Recht und Steuern

A4a Nr. 102

A 4 a Nr. 102
§§ 313 BGB, 316 ff., 322 HGB, 148, 767, 794, 795, 1029, 1059 Abs. 2, 1060 Ab. 2 ZPO Notwendiger Inhalt einer Schiedsabrede. Pflicht des Schiedsgerichts, über den ihm unterbreiteten Streitstoff vollständig und abschließend zu entscheiden. Behandlung „nachträglicher” Einwendungen: Aussetzung des Verfahrens oder Verweisung auf das Vollstreckbarerklärungsverfahren
1. Eine Schiedsabrede berechtigt und verpflichtet das Schiedsgericht, über einen geltend gemachten Anspruch in vollem Umfang oder über einen bestimmten quantitativenTeil oder über den Grund des Anspruchs selbständig und abschließénd zu entscheiden. Es ist rechtlich nicht zulässig, dass sowohl das staatliche Gericht als auch das Schiedsgericht über einen Anspruch entscheiden und sie ihre Aufgabe in der Weise teilen, dass jedes einen qualitativen Teil des Anspruchs erledigt, jedes also einen Teil der Rechtsfragen beantwortet, deren Beantwortung insgesamt erst den Rechtsstreit beendet.
Eine mit diesem Inhalt getroffene Vereinbarung wäre, weil sie nicht auf eine die Entscheidung des staatlichen Gerichts ersetzende Entscheidung des Schiedsgerichts ausgerichtet wäre, keine Schiedsvereinbarung, sondern allenfalls eine Schiedsgutachten- oder Schlichtungsvereinbarung.

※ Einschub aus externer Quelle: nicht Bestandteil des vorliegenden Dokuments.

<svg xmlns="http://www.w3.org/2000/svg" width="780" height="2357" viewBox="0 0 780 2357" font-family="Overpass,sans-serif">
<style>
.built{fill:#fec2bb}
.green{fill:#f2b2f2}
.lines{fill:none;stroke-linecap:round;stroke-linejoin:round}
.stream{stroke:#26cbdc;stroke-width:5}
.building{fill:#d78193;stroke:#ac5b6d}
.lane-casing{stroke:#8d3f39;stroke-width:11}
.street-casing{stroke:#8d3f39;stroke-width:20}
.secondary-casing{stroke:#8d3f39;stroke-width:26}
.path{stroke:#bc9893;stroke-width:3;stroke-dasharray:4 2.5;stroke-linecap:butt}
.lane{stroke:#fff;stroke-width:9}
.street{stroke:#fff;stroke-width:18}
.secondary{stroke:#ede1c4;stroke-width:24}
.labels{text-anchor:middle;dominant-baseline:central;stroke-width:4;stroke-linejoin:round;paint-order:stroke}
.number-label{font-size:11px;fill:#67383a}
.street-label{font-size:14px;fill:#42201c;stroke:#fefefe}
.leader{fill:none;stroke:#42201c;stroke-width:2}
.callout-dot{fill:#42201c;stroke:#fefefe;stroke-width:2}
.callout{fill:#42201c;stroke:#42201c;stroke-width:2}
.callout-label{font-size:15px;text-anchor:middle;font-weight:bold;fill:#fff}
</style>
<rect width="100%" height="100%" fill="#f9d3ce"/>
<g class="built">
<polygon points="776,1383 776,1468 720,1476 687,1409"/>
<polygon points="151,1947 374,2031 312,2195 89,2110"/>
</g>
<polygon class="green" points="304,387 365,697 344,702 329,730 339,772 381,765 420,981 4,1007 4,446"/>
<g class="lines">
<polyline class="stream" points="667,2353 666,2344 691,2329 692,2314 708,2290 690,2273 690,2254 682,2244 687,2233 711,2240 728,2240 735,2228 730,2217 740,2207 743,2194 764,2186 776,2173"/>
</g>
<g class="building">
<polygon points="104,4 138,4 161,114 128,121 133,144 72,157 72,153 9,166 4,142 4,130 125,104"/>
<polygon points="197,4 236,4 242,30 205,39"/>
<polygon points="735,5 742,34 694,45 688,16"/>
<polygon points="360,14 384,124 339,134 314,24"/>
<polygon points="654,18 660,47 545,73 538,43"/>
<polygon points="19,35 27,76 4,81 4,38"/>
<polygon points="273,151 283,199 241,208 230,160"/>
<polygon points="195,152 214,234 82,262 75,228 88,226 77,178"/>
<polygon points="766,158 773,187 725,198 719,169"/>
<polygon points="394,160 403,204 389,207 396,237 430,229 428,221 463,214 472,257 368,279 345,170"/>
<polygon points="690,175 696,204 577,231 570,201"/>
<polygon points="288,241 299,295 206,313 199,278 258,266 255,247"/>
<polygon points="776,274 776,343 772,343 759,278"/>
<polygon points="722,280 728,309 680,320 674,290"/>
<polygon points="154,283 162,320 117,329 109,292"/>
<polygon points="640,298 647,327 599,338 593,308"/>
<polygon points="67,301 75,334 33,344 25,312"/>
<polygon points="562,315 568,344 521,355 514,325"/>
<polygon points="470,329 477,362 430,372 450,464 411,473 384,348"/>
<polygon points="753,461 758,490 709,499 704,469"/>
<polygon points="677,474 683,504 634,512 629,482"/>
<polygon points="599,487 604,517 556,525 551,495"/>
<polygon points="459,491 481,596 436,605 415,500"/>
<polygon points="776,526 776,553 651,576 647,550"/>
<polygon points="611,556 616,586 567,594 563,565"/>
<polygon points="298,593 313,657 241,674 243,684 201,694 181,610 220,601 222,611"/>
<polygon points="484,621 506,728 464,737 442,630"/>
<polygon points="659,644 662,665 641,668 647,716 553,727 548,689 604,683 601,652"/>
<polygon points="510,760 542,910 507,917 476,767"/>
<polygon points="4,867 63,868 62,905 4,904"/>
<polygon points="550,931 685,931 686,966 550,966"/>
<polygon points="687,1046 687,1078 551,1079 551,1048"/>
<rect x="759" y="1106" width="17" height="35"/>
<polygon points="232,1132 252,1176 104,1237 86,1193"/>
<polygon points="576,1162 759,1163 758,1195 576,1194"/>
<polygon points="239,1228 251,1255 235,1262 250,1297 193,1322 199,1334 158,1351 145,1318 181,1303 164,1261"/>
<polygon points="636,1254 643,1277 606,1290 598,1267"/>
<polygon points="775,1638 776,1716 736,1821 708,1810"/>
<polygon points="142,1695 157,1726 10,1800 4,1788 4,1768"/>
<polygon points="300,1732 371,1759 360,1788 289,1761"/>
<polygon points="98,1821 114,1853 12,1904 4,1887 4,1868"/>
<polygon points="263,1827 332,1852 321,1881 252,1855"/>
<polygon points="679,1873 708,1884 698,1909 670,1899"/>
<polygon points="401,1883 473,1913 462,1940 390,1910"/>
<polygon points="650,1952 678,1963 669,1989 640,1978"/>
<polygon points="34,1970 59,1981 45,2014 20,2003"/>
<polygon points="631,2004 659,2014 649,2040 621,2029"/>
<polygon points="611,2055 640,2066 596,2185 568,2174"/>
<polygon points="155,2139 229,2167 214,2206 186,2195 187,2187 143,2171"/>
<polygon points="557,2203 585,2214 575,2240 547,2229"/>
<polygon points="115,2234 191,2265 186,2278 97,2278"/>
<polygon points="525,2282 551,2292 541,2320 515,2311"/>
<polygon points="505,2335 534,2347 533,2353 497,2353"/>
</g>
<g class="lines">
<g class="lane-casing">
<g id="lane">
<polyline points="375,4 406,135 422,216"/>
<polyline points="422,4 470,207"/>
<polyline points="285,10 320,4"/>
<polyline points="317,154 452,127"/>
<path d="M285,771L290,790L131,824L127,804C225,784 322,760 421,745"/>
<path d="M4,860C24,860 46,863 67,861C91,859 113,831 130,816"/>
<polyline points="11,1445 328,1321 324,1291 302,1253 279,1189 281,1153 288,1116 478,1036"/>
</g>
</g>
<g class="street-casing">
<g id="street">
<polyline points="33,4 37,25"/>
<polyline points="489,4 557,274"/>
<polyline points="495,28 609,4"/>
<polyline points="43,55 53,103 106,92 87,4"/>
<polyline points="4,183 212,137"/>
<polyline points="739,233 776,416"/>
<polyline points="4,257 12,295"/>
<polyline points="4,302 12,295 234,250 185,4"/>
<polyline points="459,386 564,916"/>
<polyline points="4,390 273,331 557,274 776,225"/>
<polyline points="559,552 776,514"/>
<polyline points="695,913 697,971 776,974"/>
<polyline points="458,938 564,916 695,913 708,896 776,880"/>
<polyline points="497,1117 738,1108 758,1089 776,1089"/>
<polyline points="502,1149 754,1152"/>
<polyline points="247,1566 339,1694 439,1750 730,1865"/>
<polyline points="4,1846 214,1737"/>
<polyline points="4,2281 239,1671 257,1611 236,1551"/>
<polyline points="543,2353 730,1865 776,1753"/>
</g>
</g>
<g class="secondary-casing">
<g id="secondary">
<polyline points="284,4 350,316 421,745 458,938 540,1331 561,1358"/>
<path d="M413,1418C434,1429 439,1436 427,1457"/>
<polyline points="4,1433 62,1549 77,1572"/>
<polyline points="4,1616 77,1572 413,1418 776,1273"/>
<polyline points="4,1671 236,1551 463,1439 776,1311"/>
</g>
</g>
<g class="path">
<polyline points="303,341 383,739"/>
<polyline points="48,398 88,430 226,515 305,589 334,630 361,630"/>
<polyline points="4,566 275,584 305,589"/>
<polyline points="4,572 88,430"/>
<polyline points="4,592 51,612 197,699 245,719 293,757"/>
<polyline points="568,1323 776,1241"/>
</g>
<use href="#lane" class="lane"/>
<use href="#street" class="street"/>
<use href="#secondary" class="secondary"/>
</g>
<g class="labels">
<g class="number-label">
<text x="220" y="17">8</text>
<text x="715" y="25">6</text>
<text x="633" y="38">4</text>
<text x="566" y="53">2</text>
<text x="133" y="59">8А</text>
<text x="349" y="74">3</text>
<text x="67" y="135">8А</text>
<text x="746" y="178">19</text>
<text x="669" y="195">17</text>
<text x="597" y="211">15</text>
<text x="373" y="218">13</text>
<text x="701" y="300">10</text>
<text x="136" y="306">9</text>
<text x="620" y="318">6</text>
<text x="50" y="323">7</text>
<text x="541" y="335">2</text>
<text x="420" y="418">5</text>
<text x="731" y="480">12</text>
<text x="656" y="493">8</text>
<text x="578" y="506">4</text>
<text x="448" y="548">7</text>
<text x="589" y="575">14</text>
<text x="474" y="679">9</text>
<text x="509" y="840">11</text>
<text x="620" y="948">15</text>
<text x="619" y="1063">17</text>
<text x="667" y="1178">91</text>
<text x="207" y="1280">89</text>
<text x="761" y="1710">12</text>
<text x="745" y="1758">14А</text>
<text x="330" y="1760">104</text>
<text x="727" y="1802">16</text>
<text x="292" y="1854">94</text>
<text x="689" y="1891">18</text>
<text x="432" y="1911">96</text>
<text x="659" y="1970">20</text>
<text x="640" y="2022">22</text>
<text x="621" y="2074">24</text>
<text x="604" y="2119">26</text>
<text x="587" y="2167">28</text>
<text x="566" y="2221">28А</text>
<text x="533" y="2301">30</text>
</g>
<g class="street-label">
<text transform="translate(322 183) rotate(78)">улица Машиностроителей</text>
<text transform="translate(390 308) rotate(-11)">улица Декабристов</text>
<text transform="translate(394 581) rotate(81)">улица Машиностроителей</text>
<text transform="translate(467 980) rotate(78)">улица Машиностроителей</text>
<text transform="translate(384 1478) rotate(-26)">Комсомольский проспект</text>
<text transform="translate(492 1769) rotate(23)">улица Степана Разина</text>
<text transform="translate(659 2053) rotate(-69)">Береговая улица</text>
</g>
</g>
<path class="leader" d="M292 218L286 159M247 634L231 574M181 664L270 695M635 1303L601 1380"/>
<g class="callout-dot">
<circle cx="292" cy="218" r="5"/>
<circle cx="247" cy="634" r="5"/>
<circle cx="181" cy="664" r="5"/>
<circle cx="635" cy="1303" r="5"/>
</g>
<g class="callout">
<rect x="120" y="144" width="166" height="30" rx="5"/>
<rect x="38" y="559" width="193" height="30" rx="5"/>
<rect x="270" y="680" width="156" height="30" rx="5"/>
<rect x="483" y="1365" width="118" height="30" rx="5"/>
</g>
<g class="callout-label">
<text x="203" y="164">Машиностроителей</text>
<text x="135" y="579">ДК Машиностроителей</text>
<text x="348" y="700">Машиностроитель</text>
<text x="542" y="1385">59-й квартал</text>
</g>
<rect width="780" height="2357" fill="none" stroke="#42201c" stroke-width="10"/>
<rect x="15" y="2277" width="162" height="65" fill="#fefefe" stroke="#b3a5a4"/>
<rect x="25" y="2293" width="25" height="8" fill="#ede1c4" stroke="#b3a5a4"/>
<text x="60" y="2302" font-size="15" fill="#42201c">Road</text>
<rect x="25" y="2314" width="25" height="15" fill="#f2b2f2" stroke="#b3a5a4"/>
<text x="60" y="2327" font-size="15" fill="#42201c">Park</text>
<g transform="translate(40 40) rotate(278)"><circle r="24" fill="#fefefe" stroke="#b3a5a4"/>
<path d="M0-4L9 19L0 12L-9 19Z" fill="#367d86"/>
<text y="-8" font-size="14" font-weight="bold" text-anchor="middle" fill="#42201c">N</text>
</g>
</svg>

2. Das Schiedsgericht verstößt nicht gegen seine Pflicht zur abschließenden Entscheidung, wenn es mögliche nachträgliche d.h. erst nach Schluss des Schiedsverfahrens entstehende Einwendungen gegen den streitgegenständlichen Anspruch unberücksichtigt lässt, die der Antragsgegner mit einer Vollstreckungsgegenklage oder im Vollstreckbarerklärungsverfahren geltend machen kann, z.B. auf Grund einer Nachtragsprüfung der geprüften und testierten Bilanz, auf der der Anspruch beruht.
3. Das Schiedsgericht verstößt nicht gegen das Gebot rechtlichen Gehörs, wenn es den Antragsgegner erst im Schiedsspruch auf diese Möglichkeit hinweist.
4. Es ist auch nicht verpflichtet, das Verfahren auszusetzen, um einer Partei zu ermöglichen, ihre nachträglichen Einwendungen zu begründen, z.B. die Nachtragsprüfung zu veranlassen. Nach seinem Ermessen kann es aber eine unmittelbar bevorstehende Änderung der entscheidungserheblichen Tatsachen abwarten und ggf. in seine Entscheidung einbeziehen.
5. Einwendungen gegen den im Schiedsspruch zuerkannten Anspruch können im Vollstreckbarerklärungsverfahren vorgebracht werden, soweit auf sie eine Vollstreckungsgegenklage gestützt werden könnte. Es hätte keinen Sinn, wenn in solchen Fällen der Antragsgegner die Vollstreckbarerklärung hinnehmen und wegen seiner Einwendungen einen neuen Rechtsstreit nach § 767 ZPO führen müsste.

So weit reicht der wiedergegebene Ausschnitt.